# I need someone to sublimate large beach towels for me



## mylunabell (Apr 5, 2008)

Does anyone know who offers contract services for dye sublimation on large beach towels? Personalized ones....so they would be custom made one at a time. I see them all over the place but do not know who offers this service. I would like to submit my own designs.

link to image http://www.lunabtee.com/productimage.php?product_id=1025


----------



## chuckh (Mar 22, 2008)

Conde is a supplier of sublimation equipment and supplies and will also do contract printing.


----------



## binki (Jul 16, 2006)

+1 on Conde


----------



## linapparel (Oct 12, 2010)

Is posible to dye sublimate 100% Cotton ?


----------



## chuckh (Mar 22, 2008)

The process involves using a synthetic surface which will allow the transfer to penetrate and dye the substrate.

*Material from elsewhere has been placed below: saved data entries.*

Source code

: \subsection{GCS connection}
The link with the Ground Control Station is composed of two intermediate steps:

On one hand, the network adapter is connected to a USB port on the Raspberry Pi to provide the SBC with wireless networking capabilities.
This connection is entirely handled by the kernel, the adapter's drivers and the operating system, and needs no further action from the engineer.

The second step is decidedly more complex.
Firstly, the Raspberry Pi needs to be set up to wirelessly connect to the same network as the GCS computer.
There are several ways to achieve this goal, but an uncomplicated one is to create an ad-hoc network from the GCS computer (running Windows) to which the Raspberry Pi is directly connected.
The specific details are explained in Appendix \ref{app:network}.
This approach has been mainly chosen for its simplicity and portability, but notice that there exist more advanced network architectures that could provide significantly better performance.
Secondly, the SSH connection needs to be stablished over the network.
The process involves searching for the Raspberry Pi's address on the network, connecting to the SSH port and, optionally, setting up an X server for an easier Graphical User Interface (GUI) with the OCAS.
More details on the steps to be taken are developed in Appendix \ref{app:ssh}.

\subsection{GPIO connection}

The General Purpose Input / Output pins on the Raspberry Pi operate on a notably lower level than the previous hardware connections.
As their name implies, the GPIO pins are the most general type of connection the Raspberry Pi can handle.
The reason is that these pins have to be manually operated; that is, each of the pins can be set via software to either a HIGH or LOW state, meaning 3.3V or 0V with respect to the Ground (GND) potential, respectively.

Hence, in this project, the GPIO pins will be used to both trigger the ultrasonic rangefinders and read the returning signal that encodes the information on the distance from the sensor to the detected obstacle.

Polyester garments and specially coated rigid products are used in this process. Cotton will not work.


----------



## skdave (Apr 11, 2008)

I have a new beach towel that is poly on one side and cotton on the other side best of both worlds.
[email protected]


----------



## plan b (Feb 21, 2007)

This is all you need Colorado Timberline - Colorado Timberline


----------



## deehoney (Dec 16, 2010)

plan b said:


> This is all you need Colorado Timberline - Colorado Timberline


Is Colorado Timberline still up and running? I'm not seeing any updates lately.


----------



## plan b (Feb 21, 2007)

deehoney said:


> Is Colorado Timberline still up and running? I'm not seeing any updates lately.


last time I checked, we just got some stuff last week from them.


----------



## deehoney (Dec 16, 2010)

plan b said:


> last time I checked, we just got some stuff last week from them.


Great, thanks!


----------